** Opening Source extract block **

# Braised Soy Beans With Shiitake Mushrooms and Spinach



## Filus59602 (Oct 23, 2002)

Braised Soy Beans With Shiitake Mushrooms and Spinach 

 From ``The Bean Book'' (The Lyons Press, $22.95) 

1 1/2 cups soybeans, soaked overnight, drained and rinsed 

1/3 cup extra-virgin olive oil 

1 garlic clove, chopped 

1 teaspoon grated fresh ginger 

2 red chilies, seeded and chopped 

1 cup shiitake mushrooms, sliced (see note below) 

4 ripe tomatoes, skinned, seeded and chopped 

1/4 cup dark soy sauce 

1/4 cup dry sherry 

2 cups spinach leaves, washed and shredded 

Place beans in a saucepan with plenty of cold water. Bring to a boil and boil rapidly for 10 minutes, then reducethe heat, cover, and simmer 1 hour or until beans are tender. 

Drain, reserving 2/3 cup cooking liquid. 

Heat oil in a large frying pan. Add garlic, ginger and chilies; fry 3 minutes. Add mushrooms and fry another 5 minutes or until tender. Add tomatoes, beans, reserved liquid, soy sauce and sherry; bring to boil. Cover and simmer 15minutes. Stir in spinach and heat through 2 to 3 minutes until spinach has wilted. Serve at once. Makes 4 servings. 

Note: If desired, double mushrooms to 2 cups for an earthier, meaty flavor


----------

** Closing Source extract block **
** Opening Data for review block **

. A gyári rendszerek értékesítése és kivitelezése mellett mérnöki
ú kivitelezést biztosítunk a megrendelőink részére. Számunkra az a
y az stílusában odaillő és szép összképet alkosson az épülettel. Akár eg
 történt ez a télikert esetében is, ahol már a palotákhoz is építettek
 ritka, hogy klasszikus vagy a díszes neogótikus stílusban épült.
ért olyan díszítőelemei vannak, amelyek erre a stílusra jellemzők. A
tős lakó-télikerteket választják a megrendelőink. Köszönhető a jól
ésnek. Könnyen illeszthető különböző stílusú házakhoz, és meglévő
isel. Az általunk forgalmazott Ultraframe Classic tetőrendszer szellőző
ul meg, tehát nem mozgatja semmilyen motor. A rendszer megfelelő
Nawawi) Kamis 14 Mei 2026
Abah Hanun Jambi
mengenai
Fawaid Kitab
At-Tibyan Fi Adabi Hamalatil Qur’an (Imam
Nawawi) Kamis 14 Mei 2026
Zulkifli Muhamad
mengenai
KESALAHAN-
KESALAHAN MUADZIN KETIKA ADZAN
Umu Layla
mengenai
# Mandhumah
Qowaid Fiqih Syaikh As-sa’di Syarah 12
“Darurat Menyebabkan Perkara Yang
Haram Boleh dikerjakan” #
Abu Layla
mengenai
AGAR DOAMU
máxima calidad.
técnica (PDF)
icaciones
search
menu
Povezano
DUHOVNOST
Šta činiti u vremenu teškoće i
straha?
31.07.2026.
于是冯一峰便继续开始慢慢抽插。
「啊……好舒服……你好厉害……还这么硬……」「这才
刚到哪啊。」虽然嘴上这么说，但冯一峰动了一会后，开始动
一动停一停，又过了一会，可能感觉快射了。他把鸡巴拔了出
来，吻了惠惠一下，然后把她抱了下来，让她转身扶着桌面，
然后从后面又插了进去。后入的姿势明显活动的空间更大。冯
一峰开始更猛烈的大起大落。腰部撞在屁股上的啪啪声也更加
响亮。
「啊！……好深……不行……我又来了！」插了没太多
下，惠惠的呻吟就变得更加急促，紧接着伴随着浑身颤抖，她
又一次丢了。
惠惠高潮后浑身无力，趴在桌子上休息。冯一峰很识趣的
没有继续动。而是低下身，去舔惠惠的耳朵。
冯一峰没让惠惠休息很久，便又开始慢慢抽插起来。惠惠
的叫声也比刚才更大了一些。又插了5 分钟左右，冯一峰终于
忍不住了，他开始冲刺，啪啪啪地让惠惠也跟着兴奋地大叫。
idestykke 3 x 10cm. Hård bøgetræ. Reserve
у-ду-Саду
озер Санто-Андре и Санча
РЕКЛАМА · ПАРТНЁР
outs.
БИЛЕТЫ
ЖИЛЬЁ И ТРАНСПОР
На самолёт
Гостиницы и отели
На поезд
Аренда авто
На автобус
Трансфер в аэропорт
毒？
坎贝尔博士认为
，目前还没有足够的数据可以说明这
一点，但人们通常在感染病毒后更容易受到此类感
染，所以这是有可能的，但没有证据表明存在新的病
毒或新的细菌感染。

** Closing Data for review block **

Assignment: Reproduce the passage of the soybean recipe above that opens with "Place beans in" and closes with "cup cooking liquid.".

Task result:
Place beans in a saucepan with plenty of cold water. Bring to a boil and boil rapidly for 10 minutes, then reducethe heat, cover, and simmer 1 hour or until beans are tender. 

Drain, reserving 2/3 cup cooking liquid.